As duas vidas de Manoel de Oliveira

Contaram-me em tempos que certo dia Manoel de Oliveira foi ter com um responsável político da área da cultura para lhe pedir apoio para fazer os seus filmes. O político ficou muito espantado, pois o cineasta já estaria na casa dos oitenta. Era preciso ser muito optimista para ter ainda tantos projectos! Imaginando que provavelmente…

As duas vidas de Manoel de Oliveira

Obviamente estava enganado. Contra todas as expectativas, o cineasta foi concretizando, ano após ano e com enorme preserverança, cada um dos projectos de que lhe falara no tal encontro.

Vi alguns desses filmes, acerca dos quais – e falo como pessoa que gosta de cinema, não como crítico ou especialista – formei opiniões distintas. Dos sete ou oito que vi, Vale Abraão pareceu-me a sua obra-prima – um daqueles filmes deslumbrantes que fiz questão de comprar em DVD porque sabia que mais tarde ou mais cedo haveria de querer revê-lo. Outro, menos conhecido mas que me encantou, foi A Caixa, sobre um cego e a sua caixa de esmolas, que ele considera um tesouro mas que no fundo apenas revela a medida da sua miséria.

No extremo oposto da escala colocaria o filme sobre o Padre António Vieira, Palavra e Utopia, durante o qual tive dificuldade em manter os olhos abertos, sentado numa poltrona do King. Falo nisso porque toca um aspecto fundamental da obra de Oliveira: a lentidão. O próprio explicou essa opção de forma lapidar, numa entrevista concedida ao SOL em 2007: «O parado dá tempo à reflexão, o movimento distrai». E ainda: «O parado é intemporal». 

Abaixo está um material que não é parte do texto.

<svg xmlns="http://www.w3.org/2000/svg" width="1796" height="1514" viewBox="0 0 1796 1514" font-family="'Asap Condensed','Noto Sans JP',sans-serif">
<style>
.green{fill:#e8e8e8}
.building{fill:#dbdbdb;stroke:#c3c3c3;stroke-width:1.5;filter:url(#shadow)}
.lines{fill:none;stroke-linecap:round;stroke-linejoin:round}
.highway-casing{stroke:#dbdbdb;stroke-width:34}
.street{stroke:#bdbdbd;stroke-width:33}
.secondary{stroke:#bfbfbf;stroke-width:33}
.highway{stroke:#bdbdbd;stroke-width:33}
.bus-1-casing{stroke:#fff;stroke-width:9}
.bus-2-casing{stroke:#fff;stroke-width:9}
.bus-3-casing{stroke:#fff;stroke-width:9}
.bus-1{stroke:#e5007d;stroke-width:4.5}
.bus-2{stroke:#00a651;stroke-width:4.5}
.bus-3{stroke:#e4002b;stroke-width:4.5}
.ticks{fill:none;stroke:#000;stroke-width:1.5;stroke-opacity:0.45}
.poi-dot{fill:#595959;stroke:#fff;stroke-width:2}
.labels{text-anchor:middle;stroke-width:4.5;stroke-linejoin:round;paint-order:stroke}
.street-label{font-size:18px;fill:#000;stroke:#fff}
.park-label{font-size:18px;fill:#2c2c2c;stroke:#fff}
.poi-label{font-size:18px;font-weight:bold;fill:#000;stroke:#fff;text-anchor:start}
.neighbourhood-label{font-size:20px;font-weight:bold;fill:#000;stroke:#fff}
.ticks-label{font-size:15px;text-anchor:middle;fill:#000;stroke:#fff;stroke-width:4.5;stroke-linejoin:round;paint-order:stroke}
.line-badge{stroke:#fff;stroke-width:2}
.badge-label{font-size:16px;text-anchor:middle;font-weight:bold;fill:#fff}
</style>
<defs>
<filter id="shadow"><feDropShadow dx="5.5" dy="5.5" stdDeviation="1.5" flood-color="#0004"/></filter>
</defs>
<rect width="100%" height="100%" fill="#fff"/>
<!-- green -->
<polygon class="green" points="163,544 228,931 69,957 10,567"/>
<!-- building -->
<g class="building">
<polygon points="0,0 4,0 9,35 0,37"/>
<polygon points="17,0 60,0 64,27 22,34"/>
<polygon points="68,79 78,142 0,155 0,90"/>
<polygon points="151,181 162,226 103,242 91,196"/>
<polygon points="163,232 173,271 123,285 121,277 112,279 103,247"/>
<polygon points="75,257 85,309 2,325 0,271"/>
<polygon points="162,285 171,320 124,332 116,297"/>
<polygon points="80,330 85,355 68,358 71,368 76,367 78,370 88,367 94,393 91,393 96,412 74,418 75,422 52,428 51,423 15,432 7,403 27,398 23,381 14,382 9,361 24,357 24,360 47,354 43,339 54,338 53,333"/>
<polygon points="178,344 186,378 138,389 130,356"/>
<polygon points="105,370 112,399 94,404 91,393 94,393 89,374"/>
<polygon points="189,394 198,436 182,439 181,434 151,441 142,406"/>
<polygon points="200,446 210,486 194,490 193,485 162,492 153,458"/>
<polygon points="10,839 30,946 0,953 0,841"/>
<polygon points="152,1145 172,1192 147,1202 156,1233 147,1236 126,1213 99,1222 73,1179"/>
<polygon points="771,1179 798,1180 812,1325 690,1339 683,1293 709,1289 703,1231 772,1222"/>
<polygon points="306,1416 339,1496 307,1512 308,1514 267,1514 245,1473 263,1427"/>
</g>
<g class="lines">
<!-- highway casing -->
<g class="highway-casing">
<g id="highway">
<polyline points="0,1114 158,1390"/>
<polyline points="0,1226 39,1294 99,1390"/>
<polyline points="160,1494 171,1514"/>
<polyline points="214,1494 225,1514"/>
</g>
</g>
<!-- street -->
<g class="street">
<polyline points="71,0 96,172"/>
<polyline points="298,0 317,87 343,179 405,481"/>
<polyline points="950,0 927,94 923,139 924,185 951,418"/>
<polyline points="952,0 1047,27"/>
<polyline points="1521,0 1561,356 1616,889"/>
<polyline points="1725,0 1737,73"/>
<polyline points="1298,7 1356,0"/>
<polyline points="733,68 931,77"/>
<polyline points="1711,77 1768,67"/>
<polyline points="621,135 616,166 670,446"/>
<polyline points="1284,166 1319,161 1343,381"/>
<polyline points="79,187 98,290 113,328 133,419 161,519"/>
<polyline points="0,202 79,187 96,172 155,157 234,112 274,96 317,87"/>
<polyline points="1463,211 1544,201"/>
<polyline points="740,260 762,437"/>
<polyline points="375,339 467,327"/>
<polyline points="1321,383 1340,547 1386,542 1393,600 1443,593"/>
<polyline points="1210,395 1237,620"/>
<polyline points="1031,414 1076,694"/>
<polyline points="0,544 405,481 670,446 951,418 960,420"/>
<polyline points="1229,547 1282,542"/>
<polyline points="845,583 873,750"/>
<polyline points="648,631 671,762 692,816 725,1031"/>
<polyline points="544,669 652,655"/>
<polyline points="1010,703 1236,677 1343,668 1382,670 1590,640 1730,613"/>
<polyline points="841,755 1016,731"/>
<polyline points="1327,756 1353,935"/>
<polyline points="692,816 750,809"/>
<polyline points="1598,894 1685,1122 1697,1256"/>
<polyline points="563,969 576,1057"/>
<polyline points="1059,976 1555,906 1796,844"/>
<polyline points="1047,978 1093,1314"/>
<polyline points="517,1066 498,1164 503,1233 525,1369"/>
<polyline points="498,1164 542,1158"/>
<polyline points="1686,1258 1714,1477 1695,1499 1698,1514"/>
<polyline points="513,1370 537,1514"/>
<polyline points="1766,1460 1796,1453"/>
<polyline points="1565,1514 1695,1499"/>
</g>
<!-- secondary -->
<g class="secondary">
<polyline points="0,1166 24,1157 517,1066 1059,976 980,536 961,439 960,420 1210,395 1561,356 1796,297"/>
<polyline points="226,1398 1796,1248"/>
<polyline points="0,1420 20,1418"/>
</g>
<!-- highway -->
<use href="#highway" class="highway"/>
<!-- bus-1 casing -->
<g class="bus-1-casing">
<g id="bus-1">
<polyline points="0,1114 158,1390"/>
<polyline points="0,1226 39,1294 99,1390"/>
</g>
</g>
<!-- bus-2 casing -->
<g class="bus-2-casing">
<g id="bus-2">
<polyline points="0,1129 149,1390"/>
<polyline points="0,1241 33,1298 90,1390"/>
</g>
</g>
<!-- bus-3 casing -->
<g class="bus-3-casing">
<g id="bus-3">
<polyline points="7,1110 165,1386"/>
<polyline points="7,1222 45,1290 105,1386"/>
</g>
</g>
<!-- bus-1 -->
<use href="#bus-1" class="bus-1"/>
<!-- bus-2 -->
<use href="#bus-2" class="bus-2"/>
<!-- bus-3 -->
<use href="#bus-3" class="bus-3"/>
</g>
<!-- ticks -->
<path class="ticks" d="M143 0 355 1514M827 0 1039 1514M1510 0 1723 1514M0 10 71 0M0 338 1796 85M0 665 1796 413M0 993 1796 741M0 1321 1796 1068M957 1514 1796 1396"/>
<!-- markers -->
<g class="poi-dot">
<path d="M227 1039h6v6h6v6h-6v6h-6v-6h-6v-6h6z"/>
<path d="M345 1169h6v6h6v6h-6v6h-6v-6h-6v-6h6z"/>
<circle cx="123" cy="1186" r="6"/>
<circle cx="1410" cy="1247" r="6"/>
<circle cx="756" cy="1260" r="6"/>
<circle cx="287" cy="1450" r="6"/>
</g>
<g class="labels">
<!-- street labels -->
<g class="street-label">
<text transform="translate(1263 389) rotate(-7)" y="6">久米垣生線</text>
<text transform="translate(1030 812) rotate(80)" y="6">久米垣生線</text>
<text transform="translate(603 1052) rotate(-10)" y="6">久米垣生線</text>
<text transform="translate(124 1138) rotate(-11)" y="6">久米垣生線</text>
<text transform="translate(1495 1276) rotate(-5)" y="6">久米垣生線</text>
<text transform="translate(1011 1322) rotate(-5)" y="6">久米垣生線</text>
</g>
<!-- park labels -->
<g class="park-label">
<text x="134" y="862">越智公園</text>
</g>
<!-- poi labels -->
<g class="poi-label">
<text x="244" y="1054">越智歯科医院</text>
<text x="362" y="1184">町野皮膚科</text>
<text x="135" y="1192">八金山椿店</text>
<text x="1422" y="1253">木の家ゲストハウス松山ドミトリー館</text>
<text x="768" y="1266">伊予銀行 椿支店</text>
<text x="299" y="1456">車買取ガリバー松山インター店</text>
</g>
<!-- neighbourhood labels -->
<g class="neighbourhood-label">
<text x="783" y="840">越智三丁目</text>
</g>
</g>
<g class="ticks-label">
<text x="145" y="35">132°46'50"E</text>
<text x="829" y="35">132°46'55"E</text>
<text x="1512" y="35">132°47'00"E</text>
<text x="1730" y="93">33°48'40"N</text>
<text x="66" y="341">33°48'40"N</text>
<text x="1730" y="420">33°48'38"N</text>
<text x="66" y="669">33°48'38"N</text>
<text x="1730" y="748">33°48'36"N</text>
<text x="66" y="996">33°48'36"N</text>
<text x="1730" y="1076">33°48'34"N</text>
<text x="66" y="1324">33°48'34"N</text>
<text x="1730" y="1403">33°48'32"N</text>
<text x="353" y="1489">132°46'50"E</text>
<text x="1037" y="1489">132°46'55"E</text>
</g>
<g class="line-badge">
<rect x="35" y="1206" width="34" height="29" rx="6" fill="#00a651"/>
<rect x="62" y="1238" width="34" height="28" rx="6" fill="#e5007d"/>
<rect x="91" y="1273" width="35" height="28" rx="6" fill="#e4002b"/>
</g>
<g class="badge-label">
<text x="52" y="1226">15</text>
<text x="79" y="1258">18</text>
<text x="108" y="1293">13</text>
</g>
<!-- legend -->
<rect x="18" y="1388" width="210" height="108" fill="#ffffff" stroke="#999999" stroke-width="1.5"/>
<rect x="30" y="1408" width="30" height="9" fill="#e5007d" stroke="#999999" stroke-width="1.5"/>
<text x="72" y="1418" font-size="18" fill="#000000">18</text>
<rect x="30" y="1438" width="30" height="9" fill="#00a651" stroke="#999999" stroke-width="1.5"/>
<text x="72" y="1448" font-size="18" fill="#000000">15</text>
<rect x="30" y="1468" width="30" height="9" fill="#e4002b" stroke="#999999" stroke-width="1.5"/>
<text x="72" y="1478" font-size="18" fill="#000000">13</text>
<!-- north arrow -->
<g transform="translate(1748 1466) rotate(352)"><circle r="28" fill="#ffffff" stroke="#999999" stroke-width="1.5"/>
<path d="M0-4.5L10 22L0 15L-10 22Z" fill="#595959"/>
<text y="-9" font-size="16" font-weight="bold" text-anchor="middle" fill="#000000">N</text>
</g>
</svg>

Os seus filmes levaram esta máxima à letra, desacelerando o ritmo do dia-a-dia num convite à reflexão. Enquanto no cinema americano há planos de dois, três segundos, os filmes de Oliveira tinham planos muito longos, de minutos – uma eternidade. Ajudaram assim a definir, por oposição a Hollywood, o que é o cinema europeu.

Curiosamente, o carácter estático e introspectivo do cinema de Oliveira contrasta com certos aspectos da sua vida. Ele, que na juventude queria seguir a carreira de actor cómico, como Charlot, chegou a participar na Canção de Lisboa. Gostava da boémia e das noitadas. Foi campeão de atletismo e participou em corridas de automóveis. 

Esta dicotomia leva-me à conclusão de que Oliveira teve não uma, mas duas vidas. A primeira, intensa e mais 'física', até à idade que para qualquer outro seria de reforma; a segunda, dedicada à criação e mais intelectual, mas igualmente intensa, daí em diante.

Quando já nada parecia fazê-lo prever (e muitos de nós assumíamos que o realizador seria o primeiro homem a viver para sempre), Manoel de Oliveira partiu deste mundo. Outro grande cineasta, Woody Allen, disse um dia: «Não quero atingir a imortalidade através da minha obra. Quero atingi-la não morrendo». Oliveira esteve perto de conseguir o pleno.